EW.com offers six ways to fix music

Sometimes the music business can be most amusing in its unpredictability. Last week, for instance, an album by the most disreputable band on the planet (Insane Clown Posse) sold double the amount of a disc by the supposedly classiest (the Wallflowers).

Sometimes the biz can be baffling: Just when you thought teen pop was dying, along comes Justin Timberlake, whose solo debut sold in one week what the White Stripes and the Strokes have taken a YEAR to do.

Most times, though, the biz can be just plain infuriating. In that spirit, I dare the collective labels and conglomerates to do any of the following:

Stop with the ”Now” and ”Totally Hits” albums. Let’s face it — these compilations are played out. Even the public seems to know it, since sales are sagging. And no wonder: Just look at the top 10 right now. With few exceptions, would YOU want to buy a collection of those songs in a few months’ time?

Release ”Avril Lavigne — The Early Years.” She wants to prove she’s always been a faux-rocker and not someone who is arguably MORE contrived than Britney? Let’s hear those Canadian recordings.
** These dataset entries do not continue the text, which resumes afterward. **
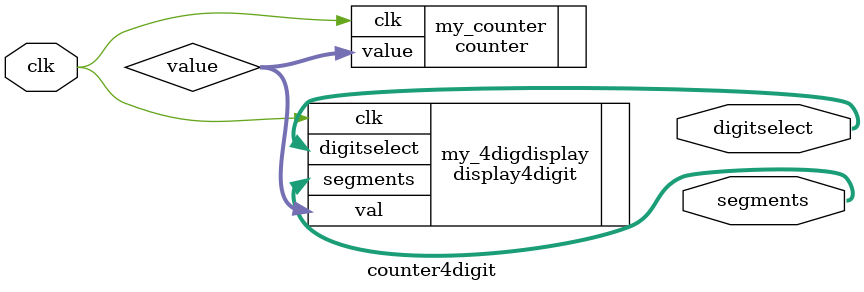
<source format=sv>
`timescale 1ns / 1ps

`default_nettype none
module counter4digit(
    input wire clk,
    output wire [7:0] digitselect,
    output wire [7:0] segments
);
    
    wire [15:0] value;
    counter my_counter (
        .clk(clk),
        .value(value)
    );

    display4digit my_4digdisplay (
        .clk(clk),     
        .val(value),
        .segments(segments),
        .digitselect(digitselect) 
    );
   
endmodule

</source>
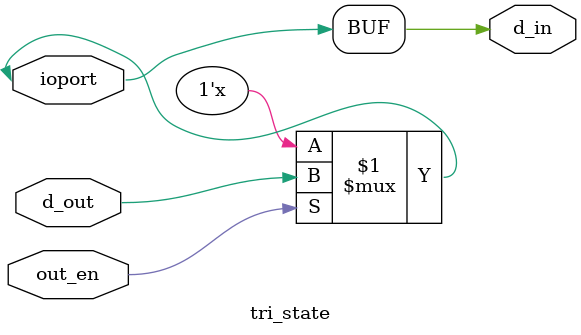
<source format=v>

module tri_state(d_in, d_out, out_en, ioport);
	input d_out, out_en;			//init_clk should be 10KHz
	output d_in;
	inout ioport;
	
	assign ioport = (out_en) ?  d_out:1'bz;
	assign d_in = ioport;
endmodule

</source>
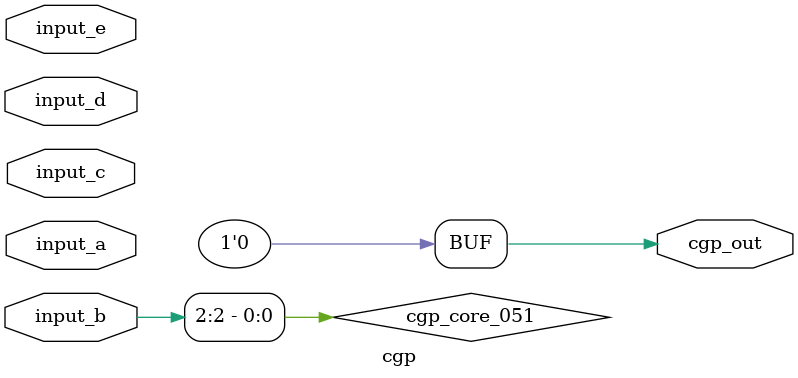
<source format=v>
module cgp(input [2:0] input_a, input [2:0] input_b, input [2:0] input_c, input [2:0] input_d, input [2:0] input_e, output [0:0] cgp_out);
  wire cgp_core_017;
  wire cgp_core_018;
  wire cgp_core_019;
  wire cgp_core_021;
  wire cgp_core_026;
  wire cgp_core_028;
  wire cgp_core_029;
  wire cgp_core_031;
  wire cgp_core_032;
  wire cgp_core_034;
  wire cgp_core_035;
  wire cgp_core_037;
  wire cgp_core_038;
  wire cgp_core_039;
  wire cgp_core_040;
  wire cgp_core_042;
  wire cgp_core_045_not;
  wire cgp_core_049;
  wire cgp_core_050;
  wire cgp_core_051;
  wire cgp_core_052;
  wire cgp_core_053;
  wire cgp_core_054;
  wire cgp_core_055;
  wire cgp_core_056;
  wire cgp_core_057;
  wire cgp_core_058;
  wire cgp_core_060;
  wire cgp_core_061;
  wire cgp_core_063;
  wire cgp_core_064;
  wire cgp_core_066;
  wire cgp_core_068;
  wire cgp_core_069;
  wire cgp_core_071;
  wire cgp_core_073;

  assign cgp_core_017 = input_b[0] ^ input_b[2];
  assign cgp_core_018 = input_c[1] & input_c[0];
  assign cgp_core_019 = input_b[0] ^ input_c[2];
  assign cgp_core_021 = cgp_core_019 ^ input_c[2];
  assign cgp_core_026 = ~input_b[2];
  assign cgp_core_028 = input_a[1] | input_b[2];
  assign cgp_core_029 = input_a[2] ^ input_e[0];
  assign cgp_core_031 = input_d[1] ^ input_e[1];
  assign cgp_core_032 = input_d[1] & input_e[1];
  assign cgp_core_034 = cgp_core_031 & input_d[0];
  assign cgp_core_035 = input_a[0] | input_b[1];
  assign cgp_core_037 = input_d[2] & input_e[2];
  assign cgp_core_038 = input_d[2] ^ input_c[1];
  assign cgp_core_039 = input_d[2] & cgp_core_035;
  assign cgp_core_040 = cgp_core_037 | input_a[2];
  assign cgp_core_042 = ~(cgp_core_017 | cgp_core_029);
  assign cgp_core_045_not = ~cgp_core_042;
  assign cgp_core_049 = cgp_core_026 & cgp_core_038;
  assign cgp_core_050 = cgp_core_026 ^ input_a[2];
  assign cgp_core_051 = ~cgp_core_026;
  assign cgp_core_052 = input_d[2] | cgp_core_051;
  assign cgp_core_053 = cgp_core_028 ^ cgp_core_040;
  assign cgp_core_054 = cgp_core_028 & cgp_core_040;
  assign cgp_core_055 = cgp_core_053 ^ cgp_core_052;
  assign cgp_core_056 = cgp_core_053 & cgp_core_052;
  assign cgp_core_057 = cgp_core_054 | cgp_core_056;
  assign cgp_core_058 = ~input_a[1];
  assign cgp_core_060 = ~cgp_core_055;
  assign cgp_core_061 = ~cgp_core_055;
  assign cgp_core_063 = ~cgp_core_050;
  assign cgp_core_064 = input_a[2] & input_b[0];
  assign cgp_core_066 = ~(input_a[2] ^ cgp_core_050);
  assign cgp_core_068 = cgp_core_045_not & cgp_core_045_not;
  assign cgp_core_069 = input_d[1] | input_e[1];
  assign cgp_core_071 = ~(input_a[1] ^ cgp_core_045_not);
  assign cgp_core_073 = ~input_e[2];

  assign cgp_out[0] = 1'b0;
endmodule
</source>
Now.

Speaking of Avril… hire a spell-checker. ”Sk8er Boi”? ”Luv U Better”? ”Dirrty”? ”Hot in Herre”? What’s going onn?

Let the American public hear Elvis unplugged. You’d think by now that every Presley album would have been reissued — and reissued, and reissued. You would be wrong. A couple of years before his death, RCA unleashed ”Having Fun With Elvis Onstage,” an LP of stage patter and nothing else. No, I’m not joking: thirty-something minutes of Elvis talking to the audience and joking with his band, all strung together from different concerts. It’s a masterpiece of marketing depravity, and it genuinely adds to our understanding of El. And guess what — you can only get it as a Dutch import. The American industry should be ashamed.

Put out a single by an R&B or rap act that DOESN’T ”feature” another artist. Currently 13 of the top 40 hits pair up two acts — and only ONE of them is by Santana. In all other cases, it’s usually a rapper and an R&B singer, joined together for no other reason than to reach two different demographics and several different radio formats at once. Like the ”Now” albums, what was once a vaguely refreshing novelty is now a cliché, and it’s time to put it to rest.

Not release ”Jenny From the Block” by J. Lo featuring Styles and Jadakiss. Oops, too late.